“Ellie is your family, Ty. She’s carrying your baby.”
Ty sank onto the log next to his brother. “Tell me about it.”
“So, I ask you again,” Harry said with that calm bigbrother voice of reason of his. “What are you going to do? You need a game plan, bro. Because we both know that when Dad finds out you’ve gotten a Northern girl pregnant out of wedlock, he’s going to hit the roof.”
“Of all the stupid, irresponsible stunts that boy has pulled, this one tops them all!”
Ty winced. Yep, Harry had been right. His father was hitting the roof. Ty had barely stepped back into the house from his ride with his brother and didn’t really have his game plan formed. He’d wanted to talk to Ellie prior to doing that. To tell her his thoughts and how he felt about her, to ask what her thoughts were, what she was feeling.
Unfortunately, he doubted he was going to get the opportunity. At least, not before a confrontation with his father.
His mother replied in her usual steady voice, encouraging her husband to calm down, that having another grandchild wa
s a good thing.
Good ole mom, always coming to his defense.
“The boy is living in New York City. What kind of place is that to even consider raising a family? Too many people, too much pollution, no grass to grow beneath one’s feet.”
Ty felt his father’s shudder as much as he heard it.
“And rather than have a real man’s job, he takes care of babies for a living.” Another shudder, this one much more pronounced. “What kind of example is that going to be for my grandchild?”
A new jab poked into an old wound. Hadn’t this been exactly the argument that had led him into leaving Swallow Creek? Into swearing he wouldn’t return? He didn’t have to be a rancher to be a real man.
Except in his father’s eyes, that was.
Ty took a deep breath and prepared to go into the kitchen where his parents were talking. Might as well get this over with rather than leave his mother to take all the flak.
No doubt she’d taken enough of that over the years since he had moved away.
“A good one.”
Pausing in midstep on his way into the room, Ty’s ears perked up at the steady voice that responded to his father’s question.
Not his mother’s voice, as he’d expected, but Ellie’s.
“What did you say?” His father’s voice boomed, obviously shocked and awed that someone dared speak up.
Ellie’s voice didn’t waver, neither did it stutter. God bless her. “I said Ty would be a good example for our child.”
His father harrumphed. “A good example would be for that boy to get his act together and get his butt home so he can help take care of family responsibilities.”
Without so much as a pause, he heard Ellie’s sweet voice continue to defend him.
“He has new family responsibilities now.
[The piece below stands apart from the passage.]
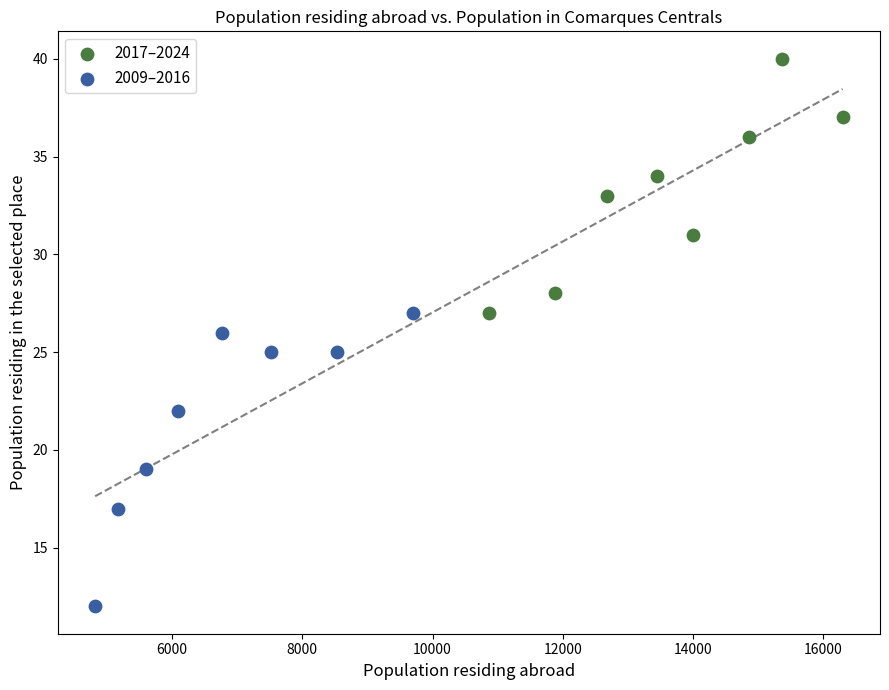

Which series contains the lowest Y value?

2009–2016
To me and our baby.”
“To you? Hell, woman, he’s not even got a ring on your finger and you’re knocked up. I don’t think he can be accused of facing his family responsibilities or doing right by you.”
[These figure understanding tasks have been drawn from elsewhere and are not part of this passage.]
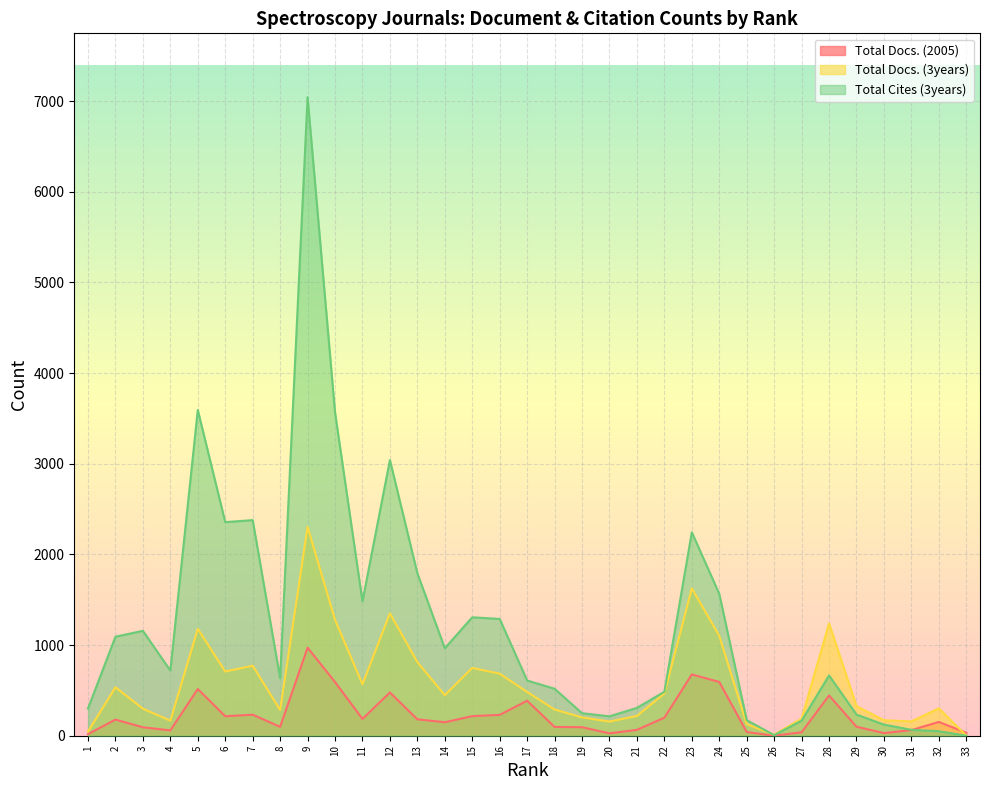

Reading right to left, transcribe all the data shown in this chart.

Total Docs. (2005): 33=33	32=152	31=62	30=29	29=99	28=444	27=38	26=0	25=41	24=593	23=676	22=199	21=65	20=26	19=94	18=97	17=386	16=230	15=216	14=149	13=181	12=477	11=185	10=592	9=971	8=98	7=232	6=215	5=515	4=59	3=93	2=178	1=18
Total Docs. (3years): 33=1	32=302	31=158	30=171	29=326	28=1238	27=188	26=11	25=128	24=1102	23=1626	22=466	21=218	20=156	19=202	18=289	17=483	16=684	15=748	14=447	13=812	12=1350	11=568	10=1279	9=2303	8=284	7=772	6=708	5=1179	4=166	3=298	2=534	1=46
Total Cites (3years): 33=0	32=50	31=65	30=123	29=233	28=665	27=166	26=6	25=172	24=1565	23=2244	22=485	21=307	20=214	19=248	18=518	17=609	16=1288	15=1306	14=965	13=1792	12=3041	11=1482	10=3567	9=7043	8=634	7=2378	6=2356	5=3593	4=719	3=1157	2=1092	1=300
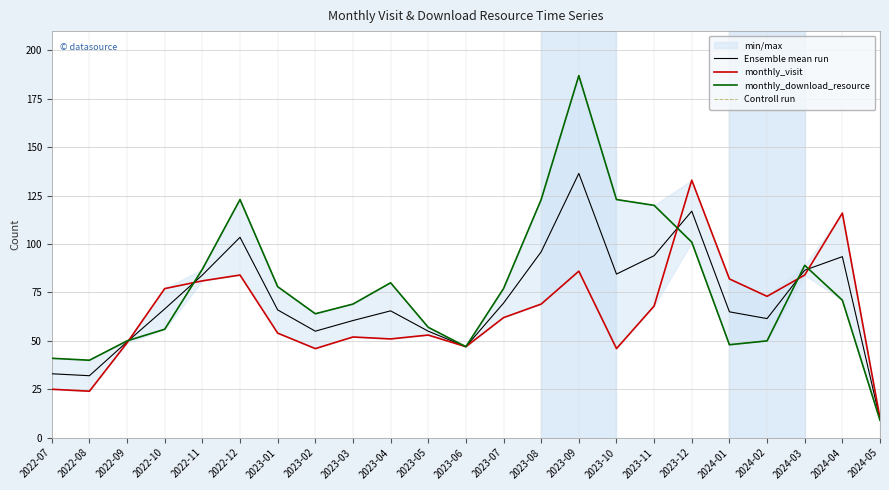

What is the label of the 7th point from the left?

2023-01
Ty cringed, wondered why he was still standing just outside the room, yet he wanted to hear what Ellie would say. He needed to hear what she would say.
“Ty is a man of honor.”
His heart swelled at her confident words. God, he would do his best to do right by her. Somehow. Some way. He would do right by Ellie and their baby.
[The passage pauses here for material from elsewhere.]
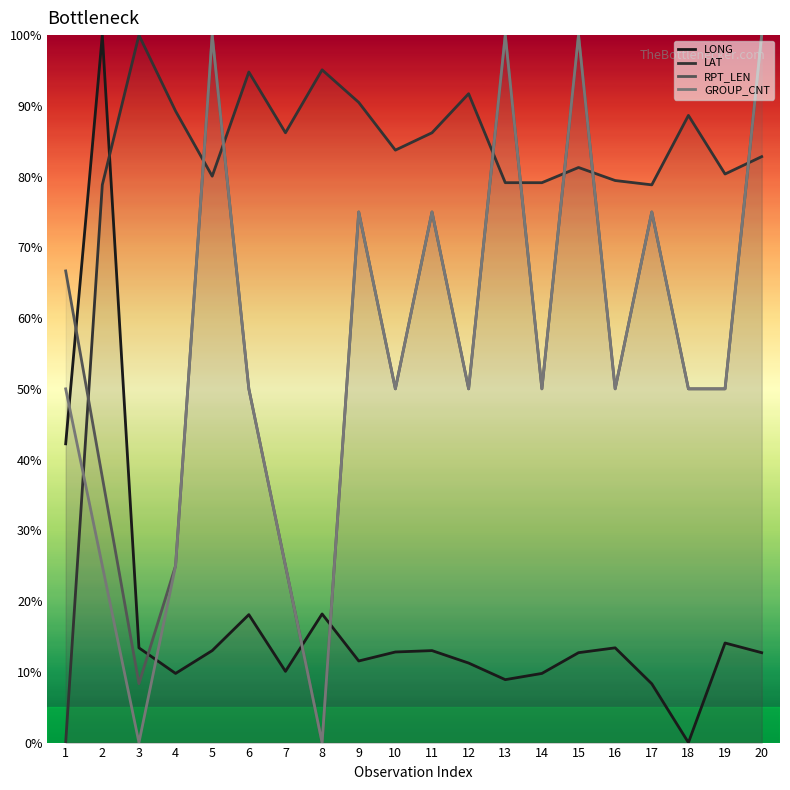

How many lines are shown in the chart?

4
“A man of honor doesn’t abandon his family to move out of state to take care of babies.”
“A man I admire and respect,” she continued as if his father hadn’t spoken. “A man who works hard and gives all he has to help those around him, a man who will be a good father and not judge our child based upon outdated, chauvinistic ideas that a man has to live off the land to be a real man.”